*** Provided passage ***

Defined routing paths make accessing individual fibres easier, quicker and safer – reducing the time required for reconfigurations. Fibre twists are reduced so tracing a particular fibre for rerouting is much easier. Even with new technologies, such as the use of connection point identification (CPID) at both ends of patch cords for easy identification, well-defined cable routing paths still greatly reduce the time required to route and reroute patch cords. All of this directly affects network operating costs and the time required to turn up or restore service.

Modular circuit separation system

The easiest way to increase fibre capacity is to add as many fibres and cables as possible in the equipment. This results in splice trays with more than 96 splices per tray. The drawback of such mass storage systems is that during an intervention by a maintenance crew, many fibres or cables will be touched, either intentionally or by accident. The probability of an uncontrolled fibre bend becomes high, resulting in rapid changes in attenuation, also called “transient losses”.

Fig. 3: Transient optical loss.

Fig. 3: Transient optical loss.

Fig. 3 shows a typical transient loss recorded when an installer handles fibres. The effects of transient optical losses on the transmission quality has been described in many papers [4], [5]. Transient optical losses are fast changes in attenuation up to 10 dB with a duration from 1 ms to several seconds. The transient loss should be reduced to a level below 0,5 dB to avoid transmission errors (or bit errors) in an active optical circuit.

In network locations that require frequent interventions, such as the access network, it makes sense to separate the optical fibre circuits by storing the fibres on individual splice trays. This reduces the occurrence of transient optical losses in adjacent circuits. Circuit separation is defined and described by the international standards IEC 61756-1 [1] and ITU-T L51 [6]. The following separation levels are defined:

  • Single circuit (SC): only the fibres of one customer per splice tray.
  • Single ribbon (SR): only one ribbon per splice tray.
  • Single element (SE): all fibres from a cable element (e.g. a loose tube) per splice tray.
  • Multi-element (ME): fibres from multiple cable elements on one splice tray (also called mass storage trays).

A fibre management system should allow modular combination of splice trays with the above mentioned circuit separation levels. Depending on the application, the type of splice tray can be changed. For example, in a long distance network where cable segments are spliced together (in track joints) and where closure re-entry is not expected, the SE and ME splice trays are typically used. In the distribution points of an access network, where frequent re-entry is expected over the lifetime of the product, the SC and SE splice trays are employed.

Fibre identification and cable access

Cable access and identification is another important element to good fibre cable management and refers to the accessibility of the installed fibres. As the number of fibres grows dramatically in both the distribution frame and the active equipment, cable access becomes an increasingly important issue for broadband service providers. In the past, an active equipment rack might have had about 50 fibres exiting, and managing those fibres was much less of an issue. But as that same ack is fitted for next generation broadband services, there may be as many as 500 fibres involved, making proper management, identification and accessibility a vitally important matter. Using SC and SE circuit separation levels will help identify the correct fibre circuits.

*** Supplied material ***

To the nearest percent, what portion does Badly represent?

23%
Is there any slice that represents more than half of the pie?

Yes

***
*** Supplied material ***

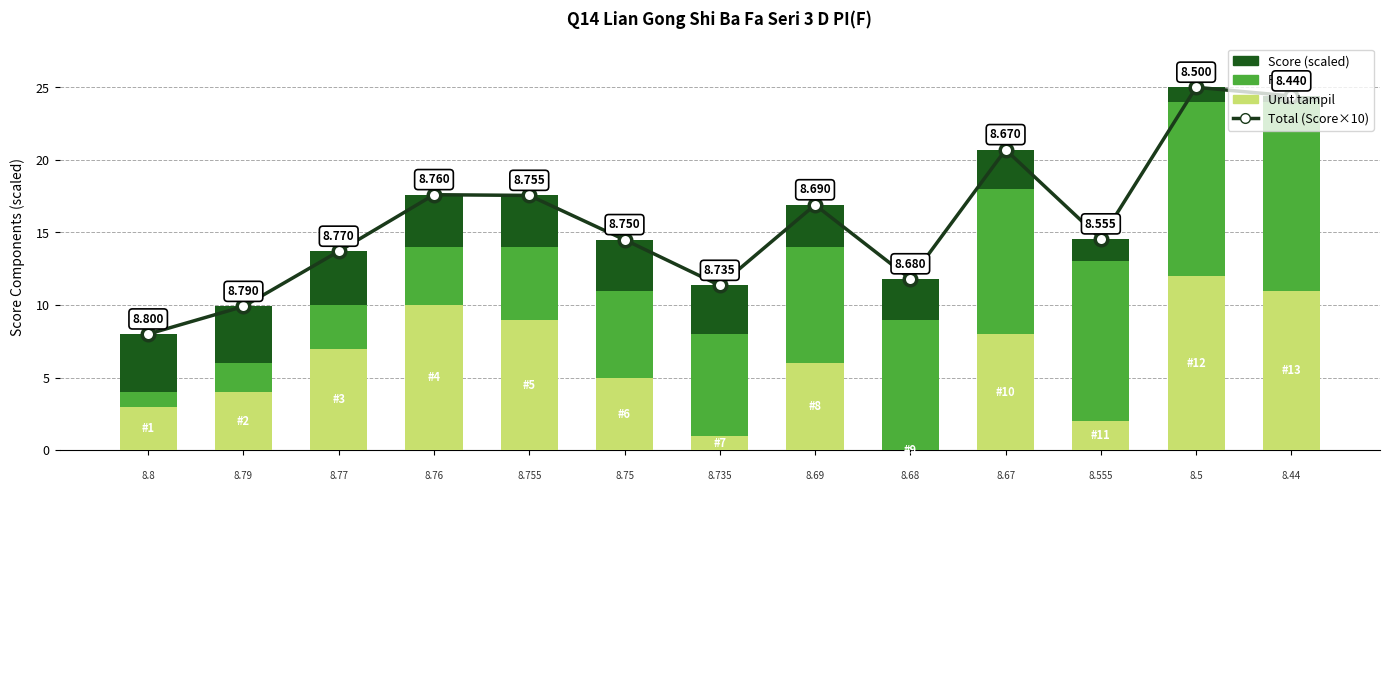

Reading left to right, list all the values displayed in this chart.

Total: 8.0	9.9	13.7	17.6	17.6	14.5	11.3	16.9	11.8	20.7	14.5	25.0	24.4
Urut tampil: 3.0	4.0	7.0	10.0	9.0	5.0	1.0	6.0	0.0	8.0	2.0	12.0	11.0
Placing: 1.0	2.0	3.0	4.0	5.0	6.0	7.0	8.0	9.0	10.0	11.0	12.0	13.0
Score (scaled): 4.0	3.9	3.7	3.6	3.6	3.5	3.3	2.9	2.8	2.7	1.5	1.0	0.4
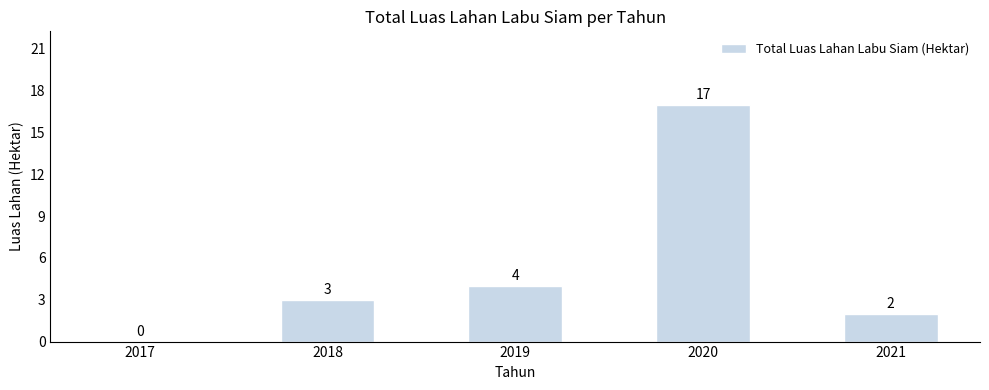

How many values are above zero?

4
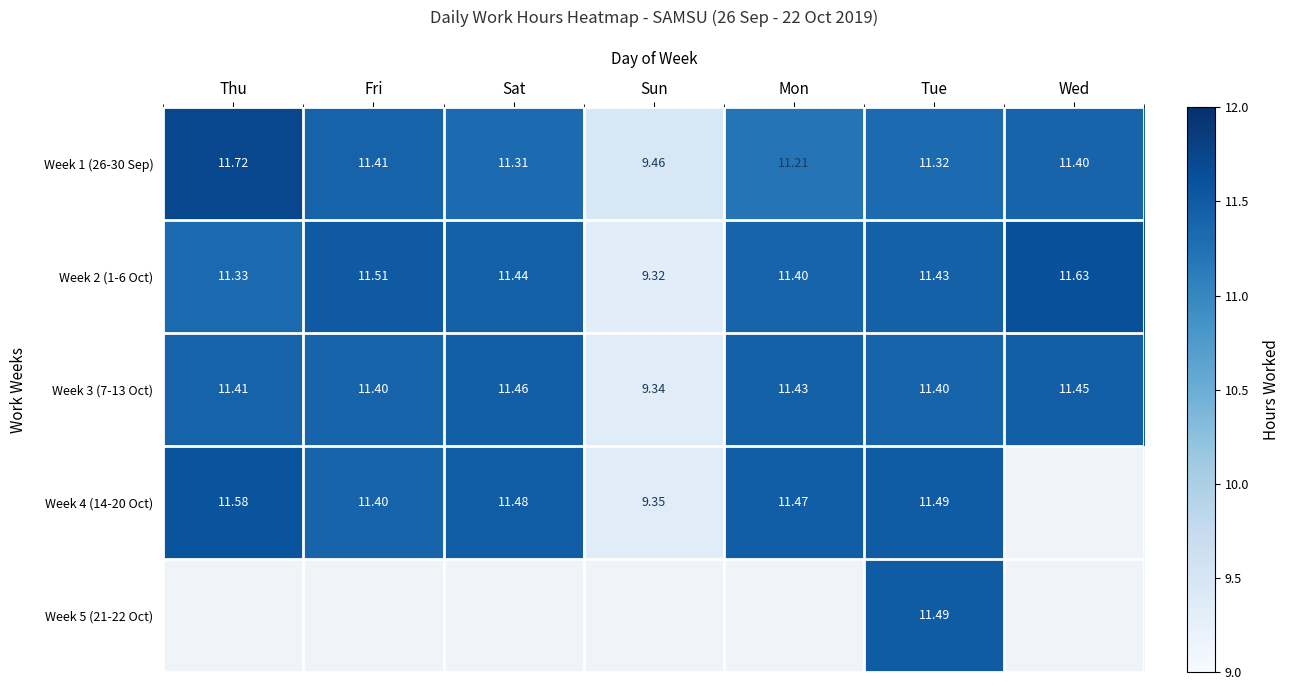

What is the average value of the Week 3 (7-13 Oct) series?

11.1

***
*** Supplied material ***

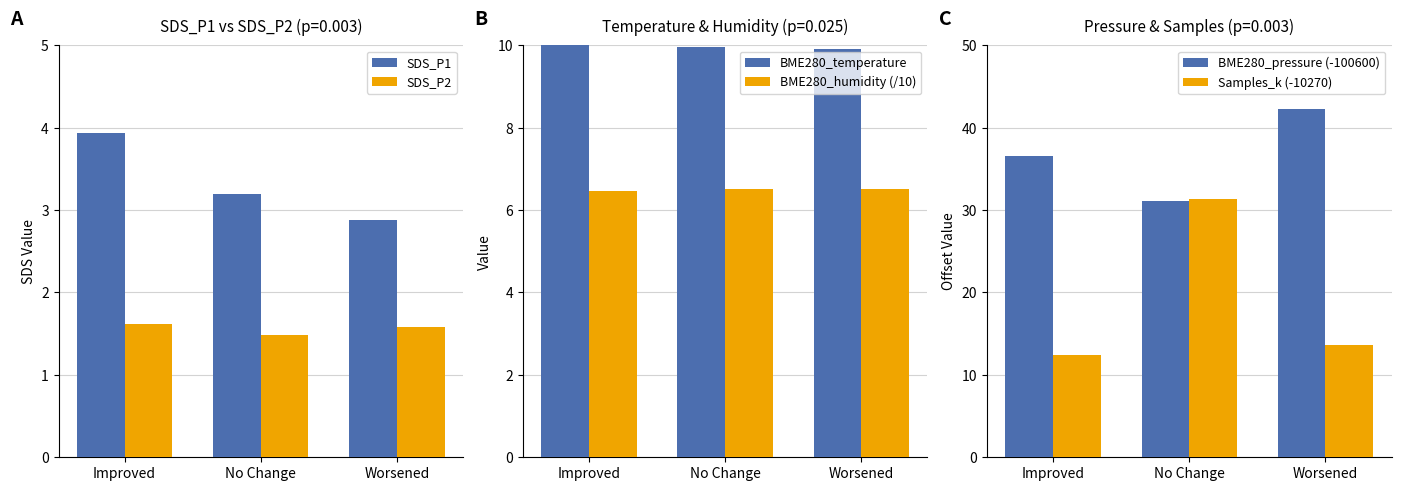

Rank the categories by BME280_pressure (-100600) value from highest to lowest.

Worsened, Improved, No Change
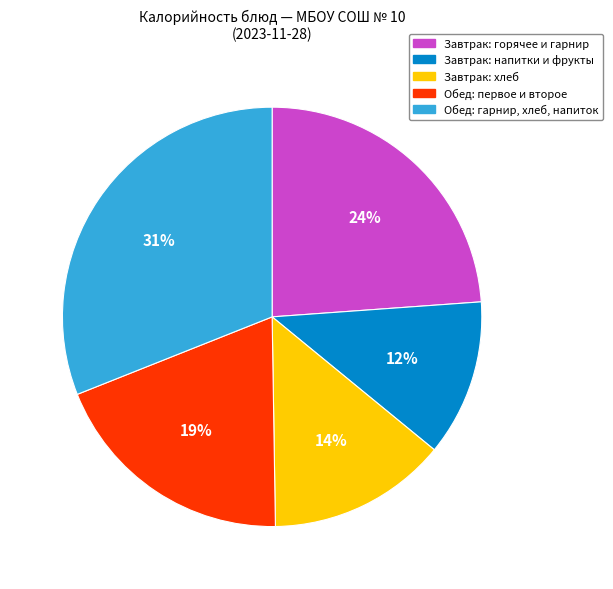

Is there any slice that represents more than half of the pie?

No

***

- Task requirements:
- 1) Please reword the fibre management text, everything from "Cable access and" down to "correct fibre circuits.", changing "broadband service providers" to "network operators".
- 2) For each statement, say whether it agrees with the fibre management text, answering yes or no and quoting the deciding words of the text:
(a) Transient optical losses can last from 1 ms to several seconds.
(b) In the distribution points of an access network, ME splice trays are employed.
(c) A single ribbon splice tray holds only one ribbon.

- Task-by-task results:
- 1)
Cable access and identification is another important element to good fibre cable management and refers to the accessibility of the installed fibres. As the number of fibres grows dramatically in both the distribution frame and the active equipment, cable access becomes an increasingly important issue for network operators. In the past, an active equipment rack might have had about 50 fibres exiting, and managing those fibres was much less of an issue. But as that same ack is fitted for next generation broadband services, there may be as many as 500 fibres involved, making proper management, identification and accessibility a vitally important matter. Using SC and SE circuit separation levels will help identify the correct fibre circuits.

- 2)
(a) Yes: "with a duration from 1 ms to several seconds"
(b) No: "In the distribution points of an access network, where frequent re-entry is expected over the lifetime of the product, the SC and SE splice trays are employed."
(c) Yes: "Single ribbon (SR): only one ribbon per splice tray."